Fraudsters are not Model Citizens

In my earlier post, I did an overview of the outlier detection techniques in big data and specifically Hadoop context. As I mentioned, fraud detection is essentially translates to outlier detection in data mining parlance.

In his post, I will go over a distribution model based technique which has been implemented as two map reduce jobs in beymani available in github. I will use the credit card transaction as the  example.

Although distribution based models focus on the temporal aspect of the data, they are the essential initial steps towards a complete fraud detection process.

Our distribution model is non parametric, because we don’t make any assumption about the Gaussian nature of the distribution and we don’t try to compute any of the parameters like mean and standard deviation.

Multivariate histogram

We need to compute histogram for objects with multiple attributes. Then we focus on those buckets with with low frequency count. All objects in these low frequency buckets are potential outliers i.e., objects that don’t fit the distribution model well.
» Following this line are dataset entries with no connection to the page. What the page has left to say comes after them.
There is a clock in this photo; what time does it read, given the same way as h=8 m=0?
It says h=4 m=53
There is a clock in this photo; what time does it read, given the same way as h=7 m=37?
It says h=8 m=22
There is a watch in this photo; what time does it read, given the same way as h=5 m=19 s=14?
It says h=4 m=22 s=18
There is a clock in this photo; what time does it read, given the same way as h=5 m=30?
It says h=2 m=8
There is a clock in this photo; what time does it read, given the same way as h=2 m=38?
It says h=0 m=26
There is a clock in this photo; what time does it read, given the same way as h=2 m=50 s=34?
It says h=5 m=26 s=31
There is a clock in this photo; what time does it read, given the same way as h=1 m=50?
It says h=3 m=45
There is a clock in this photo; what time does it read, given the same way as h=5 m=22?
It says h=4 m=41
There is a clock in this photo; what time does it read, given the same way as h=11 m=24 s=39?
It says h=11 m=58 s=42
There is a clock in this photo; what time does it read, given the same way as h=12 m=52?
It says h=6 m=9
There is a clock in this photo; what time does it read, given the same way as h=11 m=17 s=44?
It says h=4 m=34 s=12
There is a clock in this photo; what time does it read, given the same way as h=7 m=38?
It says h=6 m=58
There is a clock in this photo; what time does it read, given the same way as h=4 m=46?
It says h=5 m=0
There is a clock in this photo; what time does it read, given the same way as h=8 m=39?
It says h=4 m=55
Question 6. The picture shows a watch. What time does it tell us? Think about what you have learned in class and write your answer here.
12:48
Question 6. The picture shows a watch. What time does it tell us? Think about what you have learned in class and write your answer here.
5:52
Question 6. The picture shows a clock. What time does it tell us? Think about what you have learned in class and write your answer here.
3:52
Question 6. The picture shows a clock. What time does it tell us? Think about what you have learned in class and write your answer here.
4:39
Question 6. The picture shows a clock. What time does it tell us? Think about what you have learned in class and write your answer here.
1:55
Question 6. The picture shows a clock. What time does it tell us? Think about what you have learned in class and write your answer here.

With objects of n attributes, the buckets are essentially n dimensional regions in an n dimensional space. For example, with 2 dimensions, each bucket is a rectangular region.

When all the attributes are numerical,  it’s easy to visualize the the n dimensional buckets. For numerical attributes, we divide the range of values into segments of equal length. Each segment corresponds to a bucket. How do we handle categorical attributes. For categorical attributes, each value of the attribute defines a bucket range along that dimension.

Total number of buckets = Product of number of buckets along each dimension.

Here is sample credit card transaction data that goes as input.  The attributes are transaction id, time of the day, amount of money and the vendor type. The final goal is to get a list of the transaction id’s sorted by ascending order of frequency.

YX66AJ9U[]588[]20.47[]drug store
XXXX7362[]1300[]1875.40[]jewellery store

The last record is an outlier that I seeded in data. I wanted to see if this records surfaces through my outlier analysis.

The MutivaritateHistogram map reduce class mapper builds the multi dimensional bucket for each record. The bucket width of each attributes is defined in a  a json metadata file. Here is a snippet for time of the day attribute. The time of day is in terms of minutes. We use a bucket width of 60, so the bucket granularity is hour.

	"name" : "time",
	"ordinal" : 1,
	"dataType" : "int",
	"bucketWidth" : 60

For any record, we find the bucket for each attribute and then create a multidimensional bucket by building a list of the single dimensional buckets encapsulated in Tuple object. The Tuple class is a generic WritableComparable class that encapsulate a list of java primitive objects. It can serve as a key or value object in a map reduce implementation. The mapper of MutivaritateHistogram emits the Tuple as the key and the ID of the object as the value.

So, the key is the bucket and the value is the ID of the object that falls into that bucket. The mapper output may be sparse, because there is no guarantee that all buckets will have some object in them.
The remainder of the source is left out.